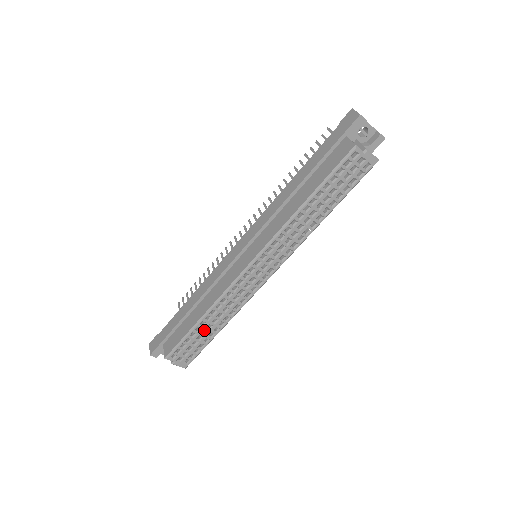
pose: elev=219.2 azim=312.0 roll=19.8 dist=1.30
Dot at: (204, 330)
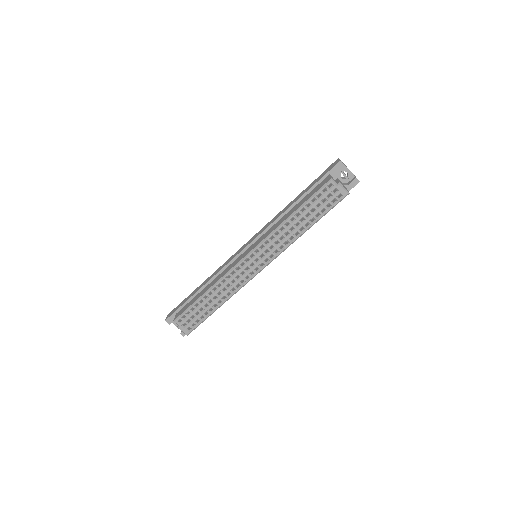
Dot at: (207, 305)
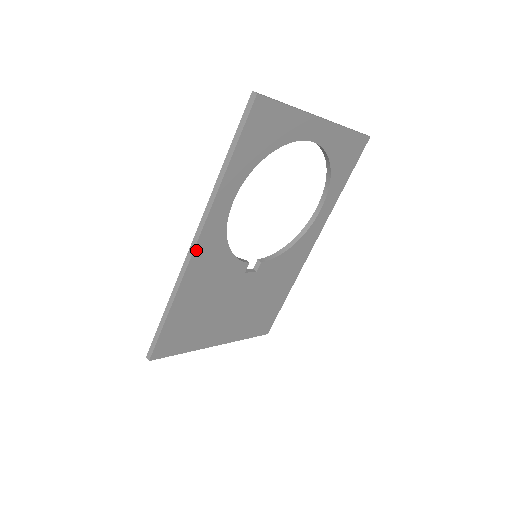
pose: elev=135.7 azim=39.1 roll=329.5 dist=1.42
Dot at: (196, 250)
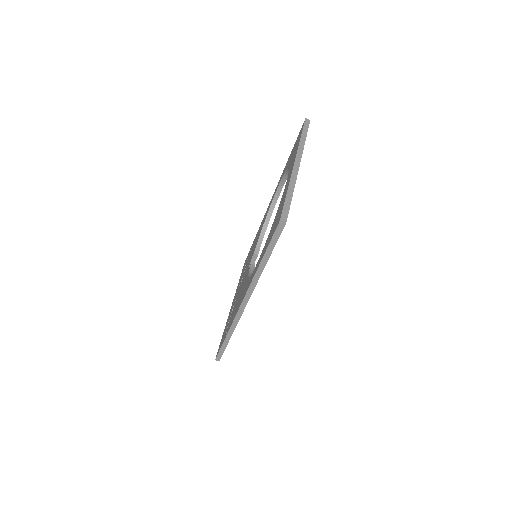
--
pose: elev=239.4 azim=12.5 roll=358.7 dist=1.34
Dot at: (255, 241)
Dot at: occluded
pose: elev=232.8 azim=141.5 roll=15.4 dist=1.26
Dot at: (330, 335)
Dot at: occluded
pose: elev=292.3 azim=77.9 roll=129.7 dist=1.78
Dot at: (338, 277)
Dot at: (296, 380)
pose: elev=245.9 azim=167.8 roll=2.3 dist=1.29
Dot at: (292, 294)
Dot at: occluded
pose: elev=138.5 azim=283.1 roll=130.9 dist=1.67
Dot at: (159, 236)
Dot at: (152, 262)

* **Given problem**
Could you repeat everything from the line containing "pose: elev=245.9 azim=167.8" down to the line containing "Dot at: (152, 262)", switching "pose" to "camera" and leaving the rest of those items unchanged?

* **Answer to the task**
camera: elev=245.9 azim=167.8 roll=2.3 dist=1.29
Dot at: (292, 294)
Dot at: occluded
camera: elev=138.5 azim=283.1 roll=130.9 dist=1.67
Dot at: (159, 236)
Dot at: (152, 262)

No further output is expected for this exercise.